GFR officials detailed that the Gainesville Police Department assisted in the fuel fire by securing the scene and evacuating the surrounding area in case of the explosion.  Those that could not be removed were sheltered in place, Hillhouse said.

The crash occurred at 1:45 a.m. on Sunday at the intersection of Northwest 43rd Street and Northwest 16th Boulevard in Gainesville, said Hillhouse. One man was killed in the crash. The Gainesville Police Department late Tuesday afternoon identified him as Lucca Roch-Hernandez, a 20-year-old Miami native who had moved to Gainesville this fall to attend Santa Fe College. A GoFundMe has so far raised more than $32,000 to cover his family’s funeral expenses.
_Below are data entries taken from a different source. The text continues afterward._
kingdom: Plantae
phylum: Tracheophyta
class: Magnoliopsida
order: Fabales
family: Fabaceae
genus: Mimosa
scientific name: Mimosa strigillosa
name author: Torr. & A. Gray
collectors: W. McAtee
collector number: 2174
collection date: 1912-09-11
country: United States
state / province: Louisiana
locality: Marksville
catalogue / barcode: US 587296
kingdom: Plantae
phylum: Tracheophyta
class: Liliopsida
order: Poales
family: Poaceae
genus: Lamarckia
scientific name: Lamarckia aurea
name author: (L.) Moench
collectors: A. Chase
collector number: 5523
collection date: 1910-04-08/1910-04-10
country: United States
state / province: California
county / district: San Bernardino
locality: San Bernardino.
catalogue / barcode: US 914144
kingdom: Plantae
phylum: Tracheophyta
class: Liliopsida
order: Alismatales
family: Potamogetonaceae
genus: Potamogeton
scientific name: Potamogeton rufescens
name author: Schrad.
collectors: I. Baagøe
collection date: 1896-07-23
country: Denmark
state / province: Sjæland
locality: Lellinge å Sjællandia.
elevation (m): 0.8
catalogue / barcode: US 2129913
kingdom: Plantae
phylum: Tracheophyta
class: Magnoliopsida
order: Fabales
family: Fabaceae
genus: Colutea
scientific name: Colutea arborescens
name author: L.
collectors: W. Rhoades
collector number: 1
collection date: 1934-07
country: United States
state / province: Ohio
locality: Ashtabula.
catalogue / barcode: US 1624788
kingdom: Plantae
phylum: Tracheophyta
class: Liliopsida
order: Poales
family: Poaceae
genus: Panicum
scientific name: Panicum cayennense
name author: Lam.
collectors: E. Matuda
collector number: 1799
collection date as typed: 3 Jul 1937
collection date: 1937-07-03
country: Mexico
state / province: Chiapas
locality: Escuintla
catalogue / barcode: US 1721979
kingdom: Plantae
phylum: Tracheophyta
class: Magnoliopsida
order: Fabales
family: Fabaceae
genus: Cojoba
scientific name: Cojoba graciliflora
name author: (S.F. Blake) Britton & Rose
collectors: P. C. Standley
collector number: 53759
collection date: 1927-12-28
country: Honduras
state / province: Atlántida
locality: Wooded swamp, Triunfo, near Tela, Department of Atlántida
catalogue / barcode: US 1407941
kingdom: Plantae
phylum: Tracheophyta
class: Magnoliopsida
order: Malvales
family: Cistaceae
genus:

Gainesville Fire Rescue use a fire-suppression foam to control the tanker truck fire early Sunday morning, Oct. 27. (Photo courtesy GFR)

“The accident was called in as a motor-vehicle accident, but was soon upgraded to motor-vehicle accident with fire,” Hillhouse said, “which still doesn’t really do the call justice.”

Hillhouse described the scene as a large Class B fire that included downed power lines laying in water.  He said firefighters hosed the tanker truck with water as a cooling operation to reduce temperatures of the fuel compartments that had not ruptured.  Once the fire was controlled, Hillhouse said the firefighters transitioned to an “offense attack” and blanketed the tanker with a foam agent supplied by an aircraft firefighting truck to smother the fire. That truck is typically stationed at the Gainesville Regional Airport.

Lt. Joel Graves, with GFR, said that a Class B fire involves flammable liquids or gases. He said the cooling method is used by water hoses to get the flames down, then foam application is used to suppress the flames.

Electricity was knocked out for many residents in the area and a nearby shopping plaza.

Tony Holstein, utility project team leader at Gainesville Regional Utilities, said it took one hour and 21 minutes to restore power to 328 customers.  Another 741 customers were able to regain power after about an hour and a half, said Holstein.  GRU restored the rest of the 345 customers in six hours.

One firefighter was injured with a soft tissue injury to the knee, but Hillhouse said he expects the injured firefighter to make a full recovery.

Hillhouse was not able to comment on who was to blame for the accident, and more information will be available as Gainesville Police Department and Gainesville Fire Rescue continue the investigation.